You can also get them with modern four-cylinder turbocharged gasoline units, or even a supercharged 3.0-liter V6 in case of the Jaguar. And yes, you’re still getting that car at well under $30,000.
Talk me into the Alfa
Well this shouldn’t be too difficult. For starters, its styling is completely unobtrusive. Unlike some of its German rivals, the Stelvio isn’t trying too hard to impress, not that it needed to in the first place.
It’s based on the same Giorgio platform as the Giulia and while it doesn’t ride quite as sharp as its four-door saloon sibling, it’ll certainly feel more sporty than if not all, most of its direct competitors.
“We were actually surprised at how nimble and balanced it felt for a crossover, even without the optional sport suspension with adaptive dampers. It rides on the firmer side but has a fairly compliant suspension (on 19s) to road imperfections under normal driving conditions.” – straight from our 2018 Stelvio 2.0T Q4 long-term review.
From what we’ve been able to gather through Autotrader, you can get that exact crossover for around $25,000 (less with a bit of haggling), and some of them don’t even have that many miles on the clock. See a few examples:
All three of these models are powered by the same 2.0-liter turbocharged four-pot, mated to a standard 8-speed ZF automatic. The engine sounds surprisingly good, and delivers 276 HP (280 PS) and 296 lb-ft (400 Nm) of torque, meaning you can accelerate to 60 mph (96 km/h) in roughly 5.5 seconds.
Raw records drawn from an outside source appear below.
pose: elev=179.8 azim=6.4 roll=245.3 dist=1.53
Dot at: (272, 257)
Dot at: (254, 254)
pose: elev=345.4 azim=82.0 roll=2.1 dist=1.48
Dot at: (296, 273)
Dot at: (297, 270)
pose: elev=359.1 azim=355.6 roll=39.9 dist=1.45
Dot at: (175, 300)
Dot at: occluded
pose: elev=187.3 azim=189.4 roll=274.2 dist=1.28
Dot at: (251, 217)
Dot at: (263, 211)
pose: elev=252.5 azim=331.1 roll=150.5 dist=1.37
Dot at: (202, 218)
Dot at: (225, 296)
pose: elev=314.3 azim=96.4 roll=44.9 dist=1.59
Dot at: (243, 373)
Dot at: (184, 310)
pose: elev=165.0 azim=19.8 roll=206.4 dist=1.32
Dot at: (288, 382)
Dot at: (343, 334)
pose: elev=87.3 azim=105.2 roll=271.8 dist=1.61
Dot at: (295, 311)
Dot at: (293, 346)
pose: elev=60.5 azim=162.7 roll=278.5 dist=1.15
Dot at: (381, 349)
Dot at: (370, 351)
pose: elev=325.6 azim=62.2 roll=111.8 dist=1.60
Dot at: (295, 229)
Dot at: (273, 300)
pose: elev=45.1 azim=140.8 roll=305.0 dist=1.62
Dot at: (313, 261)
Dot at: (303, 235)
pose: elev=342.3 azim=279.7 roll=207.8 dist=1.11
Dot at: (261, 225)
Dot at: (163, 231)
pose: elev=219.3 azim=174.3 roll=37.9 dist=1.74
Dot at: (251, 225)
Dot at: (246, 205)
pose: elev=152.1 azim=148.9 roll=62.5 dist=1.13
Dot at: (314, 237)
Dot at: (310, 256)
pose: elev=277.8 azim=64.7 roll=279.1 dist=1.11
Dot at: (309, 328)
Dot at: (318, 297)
So yes, it’s fast, good-looking, fun to drive and barely two years old, all for the price of an entry-level 2020 Toyota RAV4.
I’m sold! Now why would I want the Jag?
Jaguar has been on a roll ever since it started building cars on its JLR D7a platform, which also underpins the current XE, XF and Range Rover Velar. While the jury is still out on the Velar, both the current-gen XE and XF have proven to be enjoyable behind the wheel.
You get more of the same with the F-Pace, which is arguably a very handsome SUV, thanks to that stoic design language. It’s also a little bit bigger than the Stelvio, which is why some people hesitate to call it compact. However, while its dimensions place it somewhere between a BMW X3 and an X5, it’s actually a lot closer in size to the former than the latter, which means it’s not that much larger than the Stelvio either.
Still, it’s slightly longer, wider and has a larger wheelbase than the Stelvio, which means longer journeys could be a little more comfortable if you go British instead of Italian with your choice here.
Here’s a quick size comp: 113.1-inch (2,874 mm) long wheelbase for the F-Pace, compared to the Stelvio’s 110.9 inch (2,818 mm).
Another reason why you might favor the Jaguar here is because its interior features ever-so-slightly better materials, but only in certain places. Of course, if you mostly care about how they drive, then it’s the Alfa Romeo that will feel more agile (it weighs less by 253 lbs) – but generally speaking, the F-Pace maintains its poise remarkably well too through tight corners; certainly better than most larger SUVs.
You’ll notice that while some F-Pace models come with a 247 HP (250 PS) 2.0-liter four-cylinder gasoline unit (not unlike the Stelvio), the British people hauler can also be had with a supercharged 335 HP (340 PS) 3.0-liter V6. Power is sent down with the aid of an 8-speed automatic, but 0-60 times aren’t quite as good as the Stelvio’s, except if you get the F-Pace S version (375 HP), which sadly is a bit more expensive.
Are these the best-possible prices?
For starters, these are listing prices, so there’s definitely room for haggling and if you’re willing to sacrifice low mileage figures, even better. Sure, both models will eventually break below the $20,000 mark on the used market, but it’ll take a few more years for them to be priced as low as a Discovery Sport or some high-mileage GLC is right now. Either way, one thing we’d advise you is to try to get one with a remaining or buy an extended (factory, if possible) warranty.